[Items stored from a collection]
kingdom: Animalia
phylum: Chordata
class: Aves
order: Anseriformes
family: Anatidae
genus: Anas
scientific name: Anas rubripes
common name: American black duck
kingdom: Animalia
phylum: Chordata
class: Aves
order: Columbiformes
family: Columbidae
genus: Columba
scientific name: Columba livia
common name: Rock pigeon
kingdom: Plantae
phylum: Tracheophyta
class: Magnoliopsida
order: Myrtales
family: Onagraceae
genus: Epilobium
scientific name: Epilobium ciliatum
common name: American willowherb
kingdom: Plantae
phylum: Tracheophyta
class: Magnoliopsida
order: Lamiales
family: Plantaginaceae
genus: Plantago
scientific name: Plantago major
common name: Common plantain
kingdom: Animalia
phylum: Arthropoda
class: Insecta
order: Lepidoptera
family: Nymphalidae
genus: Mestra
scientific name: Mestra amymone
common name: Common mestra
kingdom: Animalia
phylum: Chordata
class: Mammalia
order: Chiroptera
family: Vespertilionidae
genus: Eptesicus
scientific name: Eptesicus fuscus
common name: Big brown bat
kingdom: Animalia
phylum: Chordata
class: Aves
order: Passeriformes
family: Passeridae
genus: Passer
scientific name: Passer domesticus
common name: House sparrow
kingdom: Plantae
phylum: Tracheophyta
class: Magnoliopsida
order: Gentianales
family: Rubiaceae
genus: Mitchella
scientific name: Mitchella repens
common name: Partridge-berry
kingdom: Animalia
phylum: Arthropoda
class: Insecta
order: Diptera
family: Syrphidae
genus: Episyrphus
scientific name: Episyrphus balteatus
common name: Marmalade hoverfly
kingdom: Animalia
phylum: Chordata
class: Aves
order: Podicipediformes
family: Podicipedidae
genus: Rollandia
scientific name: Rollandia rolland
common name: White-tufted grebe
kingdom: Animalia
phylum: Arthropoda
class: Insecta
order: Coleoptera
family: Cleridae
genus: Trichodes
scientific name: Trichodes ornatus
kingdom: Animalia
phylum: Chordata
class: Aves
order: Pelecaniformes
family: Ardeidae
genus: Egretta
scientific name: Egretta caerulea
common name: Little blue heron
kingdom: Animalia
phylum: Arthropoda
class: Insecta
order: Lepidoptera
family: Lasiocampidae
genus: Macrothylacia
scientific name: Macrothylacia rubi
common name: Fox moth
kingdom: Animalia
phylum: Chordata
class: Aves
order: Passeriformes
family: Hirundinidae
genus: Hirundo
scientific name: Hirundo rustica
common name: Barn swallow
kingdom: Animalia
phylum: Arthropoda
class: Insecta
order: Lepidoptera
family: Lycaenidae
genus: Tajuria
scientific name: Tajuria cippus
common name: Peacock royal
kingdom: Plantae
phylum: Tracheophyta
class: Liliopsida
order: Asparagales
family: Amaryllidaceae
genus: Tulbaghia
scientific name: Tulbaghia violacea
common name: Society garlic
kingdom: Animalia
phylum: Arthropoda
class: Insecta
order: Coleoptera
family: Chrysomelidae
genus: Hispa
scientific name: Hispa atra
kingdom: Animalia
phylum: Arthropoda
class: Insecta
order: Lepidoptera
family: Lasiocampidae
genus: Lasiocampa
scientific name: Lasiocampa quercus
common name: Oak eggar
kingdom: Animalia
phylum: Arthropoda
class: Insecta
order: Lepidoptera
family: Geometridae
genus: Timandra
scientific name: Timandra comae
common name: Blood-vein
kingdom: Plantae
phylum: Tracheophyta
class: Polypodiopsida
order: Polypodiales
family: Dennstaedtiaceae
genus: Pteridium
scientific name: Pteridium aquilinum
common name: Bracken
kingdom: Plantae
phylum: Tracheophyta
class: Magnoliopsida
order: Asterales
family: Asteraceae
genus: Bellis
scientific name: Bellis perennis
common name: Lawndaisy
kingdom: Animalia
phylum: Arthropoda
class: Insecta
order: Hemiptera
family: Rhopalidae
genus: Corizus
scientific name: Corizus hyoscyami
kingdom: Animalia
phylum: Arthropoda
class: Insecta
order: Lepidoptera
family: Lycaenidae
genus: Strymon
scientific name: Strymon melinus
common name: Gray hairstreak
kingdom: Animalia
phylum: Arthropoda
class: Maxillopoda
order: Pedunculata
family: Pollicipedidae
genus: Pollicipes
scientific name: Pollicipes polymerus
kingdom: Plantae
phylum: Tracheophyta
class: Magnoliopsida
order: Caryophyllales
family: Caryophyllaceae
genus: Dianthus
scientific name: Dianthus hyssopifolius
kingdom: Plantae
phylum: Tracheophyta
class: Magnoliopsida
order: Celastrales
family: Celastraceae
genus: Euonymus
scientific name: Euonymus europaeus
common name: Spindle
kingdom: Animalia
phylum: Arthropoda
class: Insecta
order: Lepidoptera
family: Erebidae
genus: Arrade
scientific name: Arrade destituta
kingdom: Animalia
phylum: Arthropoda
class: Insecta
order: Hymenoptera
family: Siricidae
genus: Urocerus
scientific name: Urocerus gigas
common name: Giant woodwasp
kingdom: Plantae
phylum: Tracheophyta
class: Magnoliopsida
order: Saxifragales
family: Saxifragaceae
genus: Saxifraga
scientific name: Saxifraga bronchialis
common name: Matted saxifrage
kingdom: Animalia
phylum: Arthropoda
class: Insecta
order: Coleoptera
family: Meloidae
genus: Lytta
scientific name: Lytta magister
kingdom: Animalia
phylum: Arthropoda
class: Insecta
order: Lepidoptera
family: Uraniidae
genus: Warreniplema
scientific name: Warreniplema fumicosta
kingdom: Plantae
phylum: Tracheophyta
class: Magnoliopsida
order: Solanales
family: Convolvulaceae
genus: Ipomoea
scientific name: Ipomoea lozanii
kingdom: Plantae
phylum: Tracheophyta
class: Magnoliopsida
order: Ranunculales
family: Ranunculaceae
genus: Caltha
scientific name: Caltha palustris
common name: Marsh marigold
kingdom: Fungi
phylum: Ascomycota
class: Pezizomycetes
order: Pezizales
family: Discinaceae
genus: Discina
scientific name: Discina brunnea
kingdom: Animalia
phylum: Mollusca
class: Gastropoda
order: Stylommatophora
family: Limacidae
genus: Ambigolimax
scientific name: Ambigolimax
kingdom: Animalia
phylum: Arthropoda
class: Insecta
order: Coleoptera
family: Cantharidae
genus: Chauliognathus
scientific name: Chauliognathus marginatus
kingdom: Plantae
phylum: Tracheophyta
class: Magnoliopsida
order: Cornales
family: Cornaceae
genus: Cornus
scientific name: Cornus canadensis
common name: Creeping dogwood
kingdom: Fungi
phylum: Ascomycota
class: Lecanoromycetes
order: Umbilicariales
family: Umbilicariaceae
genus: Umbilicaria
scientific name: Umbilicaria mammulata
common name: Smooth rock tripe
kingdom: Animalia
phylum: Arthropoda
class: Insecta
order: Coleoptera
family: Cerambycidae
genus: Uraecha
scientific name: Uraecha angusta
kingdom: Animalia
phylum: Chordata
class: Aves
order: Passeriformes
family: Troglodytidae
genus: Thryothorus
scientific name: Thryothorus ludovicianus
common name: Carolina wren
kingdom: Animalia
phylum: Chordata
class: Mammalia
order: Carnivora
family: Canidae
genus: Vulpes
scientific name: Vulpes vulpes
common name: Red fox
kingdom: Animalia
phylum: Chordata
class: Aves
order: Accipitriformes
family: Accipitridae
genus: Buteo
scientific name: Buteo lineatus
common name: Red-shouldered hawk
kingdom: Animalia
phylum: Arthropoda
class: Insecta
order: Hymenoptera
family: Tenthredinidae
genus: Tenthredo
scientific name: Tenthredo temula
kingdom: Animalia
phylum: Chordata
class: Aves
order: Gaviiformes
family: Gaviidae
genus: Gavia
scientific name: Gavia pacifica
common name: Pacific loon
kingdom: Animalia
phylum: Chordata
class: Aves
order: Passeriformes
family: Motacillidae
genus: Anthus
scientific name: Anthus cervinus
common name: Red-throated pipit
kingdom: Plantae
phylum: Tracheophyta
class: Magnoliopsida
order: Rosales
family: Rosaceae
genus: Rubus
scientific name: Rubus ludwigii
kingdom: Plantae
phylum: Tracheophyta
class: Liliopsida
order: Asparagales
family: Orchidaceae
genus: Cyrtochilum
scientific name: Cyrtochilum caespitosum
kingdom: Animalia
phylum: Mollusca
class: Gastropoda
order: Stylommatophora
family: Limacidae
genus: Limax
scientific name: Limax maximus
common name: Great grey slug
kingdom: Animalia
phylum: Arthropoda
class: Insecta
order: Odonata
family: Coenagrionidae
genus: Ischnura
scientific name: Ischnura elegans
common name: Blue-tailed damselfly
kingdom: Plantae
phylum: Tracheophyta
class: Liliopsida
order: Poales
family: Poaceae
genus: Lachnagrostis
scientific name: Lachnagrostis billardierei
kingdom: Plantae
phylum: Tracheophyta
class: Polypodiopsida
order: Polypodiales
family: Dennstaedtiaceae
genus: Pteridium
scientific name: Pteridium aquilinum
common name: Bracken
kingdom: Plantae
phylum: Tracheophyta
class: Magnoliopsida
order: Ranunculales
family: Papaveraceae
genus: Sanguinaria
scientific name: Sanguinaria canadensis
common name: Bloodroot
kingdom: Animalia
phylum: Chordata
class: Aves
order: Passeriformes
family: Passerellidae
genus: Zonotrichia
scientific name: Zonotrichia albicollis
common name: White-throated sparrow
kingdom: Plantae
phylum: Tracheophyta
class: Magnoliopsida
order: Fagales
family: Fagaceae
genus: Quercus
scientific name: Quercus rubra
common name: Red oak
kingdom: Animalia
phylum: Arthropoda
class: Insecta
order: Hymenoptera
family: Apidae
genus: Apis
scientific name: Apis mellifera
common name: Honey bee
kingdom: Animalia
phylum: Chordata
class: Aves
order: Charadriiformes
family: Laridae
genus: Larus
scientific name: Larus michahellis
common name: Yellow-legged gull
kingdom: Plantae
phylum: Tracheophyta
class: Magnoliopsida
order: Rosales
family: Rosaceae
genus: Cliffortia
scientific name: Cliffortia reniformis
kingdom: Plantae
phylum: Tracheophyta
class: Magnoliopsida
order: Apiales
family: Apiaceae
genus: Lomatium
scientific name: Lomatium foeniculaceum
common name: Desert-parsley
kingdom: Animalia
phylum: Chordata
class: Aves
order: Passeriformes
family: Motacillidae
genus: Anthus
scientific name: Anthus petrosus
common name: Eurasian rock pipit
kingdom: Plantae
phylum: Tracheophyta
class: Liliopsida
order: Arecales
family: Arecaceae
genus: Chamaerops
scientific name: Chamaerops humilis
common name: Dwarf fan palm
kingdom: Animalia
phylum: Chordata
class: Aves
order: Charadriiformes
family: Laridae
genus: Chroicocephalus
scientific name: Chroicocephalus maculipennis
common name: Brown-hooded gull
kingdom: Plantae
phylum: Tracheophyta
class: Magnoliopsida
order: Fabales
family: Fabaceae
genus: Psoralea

_Short task:_ Please give the part of the material that opens with the line containing "order: Pelecaniformes" and closes with the line containing "genus: Tajuria" as a Markdown table. Use two columns, Number and Text, with one numbered row per line and blank lines left out.

_Exercise response:_
| Number | Text |
|---|---|
| 1 | order: Pelecaniformes |
| 2 | family: Ardeidae |
| 3 | genus: Egretta |
| 4 | scientific name: Egretta caerulea |
| 5 | common name: Little blue heron |
| 6 | kingdom: Animalia |
| 7 | phylum: Arthropoda |
| 8 | class: Insecta |
| 9 | order: Lepidoptera |
| 10 | family: Lasiocampidae |
| 11 | genus: Macrothylacia |
| 12 | scientific name: Macrothylacia rubi |
| 13 | common name: Fox moth |
| 14 | kingdom: Animalia |
| 15 | phylum: Chordata |
| 16 | class: Aves |
| 17 | order: Passeriformes |
| 18 | family: Hirundinidae |
| 19 | genus: Hirundo |
| 20 | scientific name: Hirundo rustica |
| 21 | common name: Barn swallow |
| 22 | kingdom: Animalia |
| 23 | phylum: Arthropoda |
| 24 | class: Insecta |
| 25 | order: Lepidoptera |
| 26 | family: Lycaenidae |
| 27 | genus: Tajuria |